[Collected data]
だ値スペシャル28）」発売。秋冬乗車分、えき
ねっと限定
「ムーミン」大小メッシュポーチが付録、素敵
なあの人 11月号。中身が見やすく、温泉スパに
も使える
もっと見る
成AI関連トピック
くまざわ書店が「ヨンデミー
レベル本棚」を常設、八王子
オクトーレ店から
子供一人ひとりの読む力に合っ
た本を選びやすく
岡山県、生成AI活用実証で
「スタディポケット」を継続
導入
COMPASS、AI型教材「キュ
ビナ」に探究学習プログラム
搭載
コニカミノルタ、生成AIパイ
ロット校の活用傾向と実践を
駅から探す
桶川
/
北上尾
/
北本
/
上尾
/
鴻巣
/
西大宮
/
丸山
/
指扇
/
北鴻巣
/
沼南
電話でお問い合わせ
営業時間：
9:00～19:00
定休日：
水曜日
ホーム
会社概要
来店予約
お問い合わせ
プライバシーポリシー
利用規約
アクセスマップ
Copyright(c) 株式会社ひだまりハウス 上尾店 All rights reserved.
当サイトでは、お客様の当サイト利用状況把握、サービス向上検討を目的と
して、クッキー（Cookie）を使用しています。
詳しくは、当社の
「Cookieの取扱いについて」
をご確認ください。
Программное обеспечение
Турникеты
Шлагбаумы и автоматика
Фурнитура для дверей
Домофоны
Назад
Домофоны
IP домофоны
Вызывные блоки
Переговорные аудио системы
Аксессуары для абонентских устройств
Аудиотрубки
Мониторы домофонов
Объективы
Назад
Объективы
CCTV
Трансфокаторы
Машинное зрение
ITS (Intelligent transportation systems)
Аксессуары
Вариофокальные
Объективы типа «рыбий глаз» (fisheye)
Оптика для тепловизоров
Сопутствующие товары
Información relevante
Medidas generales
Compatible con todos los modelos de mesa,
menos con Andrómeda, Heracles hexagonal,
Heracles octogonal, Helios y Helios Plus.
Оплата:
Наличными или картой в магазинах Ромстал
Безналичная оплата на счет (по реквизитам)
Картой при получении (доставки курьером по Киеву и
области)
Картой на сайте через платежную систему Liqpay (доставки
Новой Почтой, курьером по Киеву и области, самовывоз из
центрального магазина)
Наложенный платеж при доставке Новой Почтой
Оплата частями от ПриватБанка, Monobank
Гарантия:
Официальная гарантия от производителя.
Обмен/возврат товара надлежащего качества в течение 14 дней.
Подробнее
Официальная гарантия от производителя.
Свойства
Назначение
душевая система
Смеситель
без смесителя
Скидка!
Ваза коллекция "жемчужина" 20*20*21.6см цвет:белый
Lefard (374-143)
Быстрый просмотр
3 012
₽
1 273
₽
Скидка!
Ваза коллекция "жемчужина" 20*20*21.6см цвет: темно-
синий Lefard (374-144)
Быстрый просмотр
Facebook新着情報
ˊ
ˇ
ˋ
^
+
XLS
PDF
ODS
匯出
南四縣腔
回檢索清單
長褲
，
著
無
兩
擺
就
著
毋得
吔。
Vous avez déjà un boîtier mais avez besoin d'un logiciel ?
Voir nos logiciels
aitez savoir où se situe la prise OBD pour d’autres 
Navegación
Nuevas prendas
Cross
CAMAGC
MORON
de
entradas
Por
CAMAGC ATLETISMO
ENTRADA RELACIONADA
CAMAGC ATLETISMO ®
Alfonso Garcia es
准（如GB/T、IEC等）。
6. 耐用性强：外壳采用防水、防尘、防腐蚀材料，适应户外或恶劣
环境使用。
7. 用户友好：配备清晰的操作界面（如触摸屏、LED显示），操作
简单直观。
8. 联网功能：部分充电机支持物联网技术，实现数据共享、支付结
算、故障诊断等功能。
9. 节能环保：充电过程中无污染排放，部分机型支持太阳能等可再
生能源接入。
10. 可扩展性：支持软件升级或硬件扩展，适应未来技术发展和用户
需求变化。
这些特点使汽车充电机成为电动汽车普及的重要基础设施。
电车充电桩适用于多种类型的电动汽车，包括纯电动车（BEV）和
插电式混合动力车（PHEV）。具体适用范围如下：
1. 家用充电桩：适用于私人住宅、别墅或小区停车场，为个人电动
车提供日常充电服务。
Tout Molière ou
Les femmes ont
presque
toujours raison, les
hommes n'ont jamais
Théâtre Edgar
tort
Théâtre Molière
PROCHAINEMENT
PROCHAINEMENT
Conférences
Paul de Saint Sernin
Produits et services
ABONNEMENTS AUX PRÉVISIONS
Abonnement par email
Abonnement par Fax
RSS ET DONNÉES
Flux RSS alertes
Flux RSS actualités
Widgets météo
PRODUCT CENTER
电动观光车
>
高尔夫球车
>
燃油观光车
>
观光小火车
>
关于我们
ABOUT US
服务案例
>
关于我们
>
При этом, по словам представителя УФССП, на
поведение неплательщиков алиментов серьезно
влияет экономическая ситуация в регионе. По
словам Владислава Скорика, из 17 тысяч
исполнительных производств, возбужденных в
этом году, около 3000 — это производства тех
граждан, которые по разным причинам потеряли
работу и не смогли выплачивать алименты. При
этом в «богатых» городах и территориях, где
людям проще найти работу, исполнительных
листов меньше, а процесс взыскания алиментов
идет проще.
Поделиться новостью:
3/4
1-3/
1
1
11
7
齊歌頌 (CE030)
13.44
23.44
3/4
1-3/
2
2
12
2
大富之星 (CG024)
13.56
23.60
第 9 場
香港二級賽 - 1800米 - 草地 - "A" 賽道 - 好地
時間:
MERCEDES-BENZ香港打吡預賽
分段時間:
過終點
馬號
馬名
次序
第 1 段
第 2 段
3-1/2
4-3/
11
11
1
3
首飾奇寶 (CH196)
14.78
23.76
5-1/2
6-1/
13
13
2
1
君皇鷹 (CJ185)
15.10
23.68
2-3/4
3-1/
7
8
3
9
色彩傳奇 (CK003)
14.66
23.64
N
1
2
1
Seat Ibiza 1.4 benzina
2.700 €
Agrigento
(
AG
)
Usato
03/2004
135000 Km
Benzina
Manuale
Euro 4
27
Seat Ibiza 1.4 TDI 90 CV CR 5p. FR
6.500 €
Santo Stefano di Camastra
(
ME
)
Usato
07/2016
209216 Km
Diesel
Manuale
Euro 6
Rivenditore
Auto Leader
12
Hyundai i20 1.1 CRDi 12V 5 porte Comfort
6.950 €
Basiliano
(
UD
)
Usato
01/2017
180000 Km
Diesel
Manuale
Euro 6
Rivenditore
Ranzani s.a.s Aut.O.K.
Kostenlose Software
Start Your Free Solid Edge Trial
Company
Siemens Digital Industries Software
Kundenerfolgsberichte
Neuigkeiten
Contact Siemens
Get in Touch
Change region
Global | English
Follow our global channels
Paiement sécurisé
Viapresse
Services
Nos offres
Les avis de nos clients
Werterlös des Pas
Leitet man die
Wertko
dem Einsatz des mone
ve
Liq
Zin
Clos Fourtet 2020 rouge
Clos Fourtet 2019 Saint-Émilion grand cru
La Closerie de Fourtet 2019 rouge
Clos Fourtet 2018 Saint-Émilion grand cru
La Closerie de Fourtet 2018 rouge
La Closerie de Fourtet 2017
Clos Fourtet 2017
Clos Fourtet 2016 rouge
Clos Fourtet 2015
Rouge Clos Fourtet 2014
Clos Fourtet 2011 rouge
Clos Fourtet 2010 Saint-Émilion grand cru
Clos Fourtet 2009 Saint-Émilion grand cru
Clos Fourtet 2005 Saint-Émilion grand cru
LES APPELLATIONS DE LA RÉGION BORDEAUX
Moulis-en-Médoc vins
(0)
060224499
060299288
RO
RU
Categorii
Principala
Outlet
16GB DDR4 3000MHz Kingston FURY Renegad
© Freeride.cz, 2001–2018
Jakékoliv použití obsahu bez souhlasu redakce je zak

■ **Directive**:
From the first line of the data through the line with "Обмен/возврат товара надлежащего", quote each line exactly and add nothing else.

■ **Response for this exercise**:
だ値スペシャル28）」発売。秋冬乗車分、えき
ねっと限定
「ムーミン」大小メッシュポーチが付録、素敵
なあの人 11月号。中身が見やすく、温泉スパに
も使える
もっと見る
成AI関連トピック
くまざわ書店が「ヨンデミー
レベル本棚」を常設、八王子
オクトーレ店から
子供一人ひとりの読む力に合っ
た本を選びやすく
岡山県、生成AI活用実証で
「スタディポケット」を継続
導入
COMPASS、AI型教材「キュ
ビナ」に探究学習プログラム
搭載
コニカミノルタ、生成AIパイ
ロット校の活用傾向と実践を
駅から探す
桶川
/
北上尾
/
北本
/
上尾
/
鴻巣
/
西大宮
/
丸山
/
指扇
/
北鴻巣
/
沼南
電話でお問い合わせ
営業時間：
9:00～19:00
定休日：
水曜日
ホーム
会社概要
来店予約
お問い合わせ
プライバシーポリシー
利用規約
アクセスマップ
Copyright(c) 株式会社ひだまりハウス 上尾店 All rights reserved.
当サイトでは、お客様の当サイト利用状況把握、サービス向上検討を目的と
して、クッキー（Cookie）を使用しています。
詳しくは、当社の
「Cookieの取扱いについて」
をご確認ください。
Программное обеспечение
Турникеты
Шлагбаумы и автоматика
Фурнитура для дверей
Домофоны
Назад
Домофоны
IP домофоны
Вызывные блоки
Переговорные аудио системы
Аксессуары для абонентских устройств
Аудиотрубки
Мониторы домофонов
Объективы
Назад
Объективы
CCTV
Трансфокаторы
Машинное зрение
ITS (Intelligent transportation systems)
Аксессуары
Вариофокальные
Объективы типа «рыбий глаз» (fisheye)
Оптика для тепловизоров
Сопутствующие товары
Información relevante
Medidas generales
Compatible con todos los modelos de mesa,
menos con Andrómeda, Heracles hexagonal,
Heracles octogonal, Helios y Helios Plus.
Оплата:
Наличными или картой в магазинах Ромстал
Безналичная оплата на счет (по реквизитам)
Картой при получении (доставки курьером по Киеву и
области)
Картой на сайте через платежную систему Liqpay (доставки
Новой Почтой, курьером по Киеву и области, самовывоз из
центрального магазина)
Наложенный платеж при доставке Новой Почтой
Оплата частями от ПриватБанка, Monobank
Гарантия:
Официальная гарантия от производителя.
Обмен/возврат товара надлежащего качества в течение 14 дней.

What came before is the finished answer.